Deux grandes familles de vins, deux logiques de choix. Le profil gustatif attendu dépend autant de la couleur que de la sous-région d’origine.
Les rouges, entre finesse et puissance
Le Pinot Noir est le seul cépage autorisé pour les rouges AOC de Bourgogne. Tannins soyeux, acidité naturelle, arômes de cerise et de framboise en jeunesse : avec le temps, il évolue vers le sous-bois, le cuir et les épices douces. Deux orientations géographiques à retenir :
- Côte de Nuits (Gevrey-Chambertin, Vosne-Romanée, Nuits-Saint-Georges, Chambolle-Musigny) : rouges puissants, bâtis pour la garde longue, concentrés et complexes
- Côte de Beaune (Pommard, Volnay) : rouges plus fins, texture soyeuse, ouverts plus tôt. Volnay est souvent cité comme le rouge bourguignon le plus raffiné.
Les blancs, entre tension et richesse
Le Chardonnay prend trois expressions très distinctes selon la sous-région :
- Chablis : blanc sec, vif, minéral, porté par des sols kimméridgiens riches en fossiles. Accord naturel avec les huîtres et les fruits de mer.
- Côte de Beaune (Meursault, Puligny-Montrachet) : riche, complexe, notes de beurre frais et de noisette. Les expressions les plus abouties du Chardonnay mondial.
- Mâconnais (Pouilly-Fuissé, Saint-Véran, Mâcon Villages) : souple, gourmand, fruité. La porte d’entrée idéale pour découvrir les blancs de Bourgogne sans se ruiner.
Pour un cadeau sans connaître les préférences du destinataire, un Chablis ou un Bourgogne blanc Village convient dans presque toutes les situations.
Quel budget prévoir pour un bon Bourgogne ?
Un bon vin de Bourgogne est accessible dès 15 euros. La hiérarchie est lisible et chaque tranche de prix correspond à un niveau d’expérience clairement différent.

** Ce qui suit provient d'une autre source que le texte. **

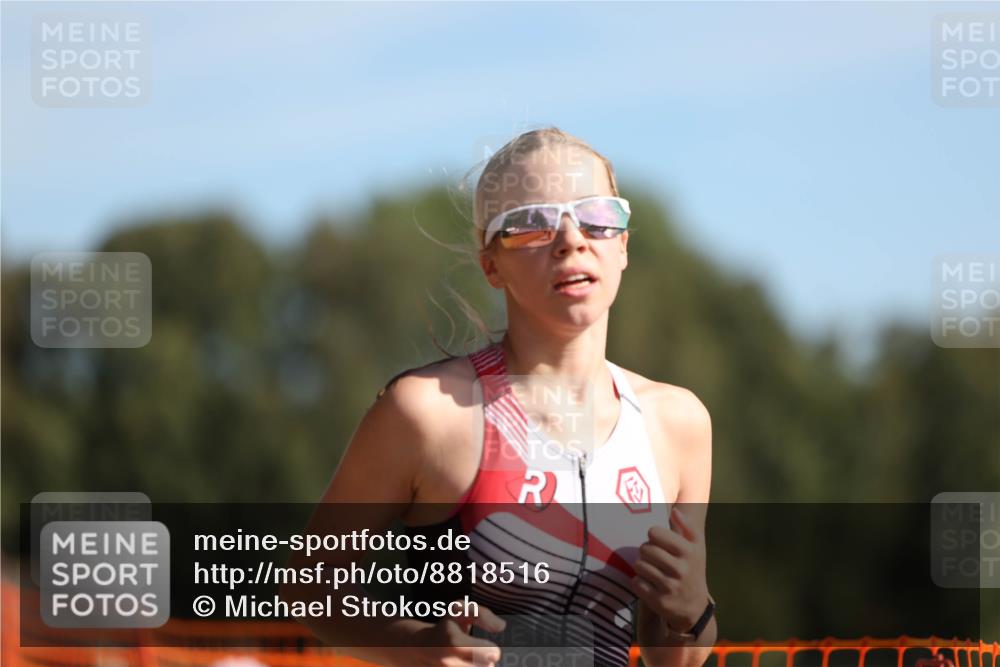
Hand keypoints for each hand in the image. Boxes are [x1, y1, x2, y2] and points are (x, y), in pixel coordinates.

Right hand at [382, 601, 506, 666]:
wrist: (414, 649)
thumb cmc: (443, 628)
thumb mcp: (459, 611)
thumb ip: (483, 614)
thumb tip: (501, 627)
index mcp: (454, 642)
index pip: (492, 653)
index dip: (492, 649)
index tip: (487, 647)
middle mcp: (448, 663)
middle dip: (486, 662)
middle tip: (476, 655)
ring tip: (468, 661)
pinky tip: (464, 665)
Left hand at [629, 505, 708, 633]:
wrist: (694, 606)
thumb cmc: (692, 568)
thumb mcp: (696, 547)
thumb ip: (687, 526)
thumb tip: (675, 511)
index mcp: (689, 552)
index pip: (655, 533)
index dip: (653, 535)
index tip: (658, 541)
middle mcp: (681, 569)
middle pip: (645, 549)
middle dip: (645, 551)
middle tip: (652, 556)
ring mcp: (670, 586)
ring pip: (639, 565)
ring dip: (641, 566)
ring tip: (651, 569)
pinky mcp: (659, 601)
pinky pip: (636, 583)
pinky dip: (638, 581)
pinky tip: (648, 583)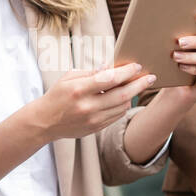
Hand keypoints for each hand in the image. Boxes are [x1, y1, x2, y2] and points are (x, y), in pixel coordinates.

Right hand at [34, 62, 157, 139]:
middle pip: (122, 95)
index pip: (110, 79)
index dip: (127, 72)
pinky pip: (116, 116)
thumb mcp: (70, 77)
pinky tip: (125, 98)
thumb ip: (92, 72)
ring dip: (132, 95)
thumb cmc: (58, 94)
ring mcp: (92, 120)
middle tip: (151, 77)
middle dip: (139, 85)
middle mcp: (87, 106)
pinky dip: (123, 106)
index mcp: (79, 89)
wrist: (45, 122)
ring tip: (137, 86)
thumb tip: (112, 67)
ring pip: (122, 107)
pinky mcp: (95, 129)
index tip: (138, 66)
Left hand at [170, 10, 195, 102]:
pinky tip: (182, 67)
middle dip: (195, 41)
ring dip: (190, 57)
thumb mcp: (187, 46)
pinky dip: (194, 68)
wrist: (184, 87)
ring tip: (175, 56)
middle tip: (179, 42)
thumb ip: (189, 31)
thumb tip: (175, 19)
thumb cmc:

- Moins de 20 € : Bourgognes régionaux
- Bourgogne Aligoté, Mâcon Villages, Petit Chablis, Bourgogne Passetougrain
- Fruités, légers, à boire sans attendre. Parfaits pour l’apéritif ou une première découverte.
- 20 à 40 € : appellations Villages, meilleur rapport qualité-prix de la classification
- Mercurey, Givry, Chablis, Saint-Véran, Pouilly-Fuissé, Gevrey-Chambertin Village
- La Côte Chalonnaise brille particulièrement ici : moins connue, donc moins chère, Mercurey et Givry offrent une qualité constante sous 30 euros.
- 40 à 130 € : Premiers Crus
- Chablis 1er Cru, Nuits-Saint-Georges 1er Cru, Meursault Village, Pommard Village
- Complexité réelle, potentiel de vieillissement de 10 à 20 ans selon le producteur.
- Au-delà de 130 € : Grands Crus et 1ers Crus d’exception
- Corton-Charlemagne, Échezeaux, Chambertin : garde de 20 à 30 ans minimum.
- Au sommet, la Romanée-Conti : 1,8 hectare, production confidentielle, entre 3 000 et 8 000 euros la bouteille.
Où acheter sans se tromper ?
Le canal d’achat influe autant que le choix de la bouteille. Trois options à considérer selon votre situation :
- Le caviste spécialisé : conseil personnalisé, accès aux petits domaines confidentiels, orientation sur les millésimes disponibles en stock
- La vente directe au domaine : prix sans intermédiaire, dégustation possible, lien direct avec ceux qui élaborent le vin
- L’achat en ligne spécialisé : utile pour comparer les prix et accéder à des références rares. Vérifiez les conditions de stockage avant de passer commande.
Un grand nom d’appellation sans un bon producteur derrière ne garantit rien. Un Mercurey soigné d’un vigneron rigoureux surpasse souvent un Gevrey-Chambertin négligé. C’est le producteur qui fait la bouteille, pas uniquement l’étiquette.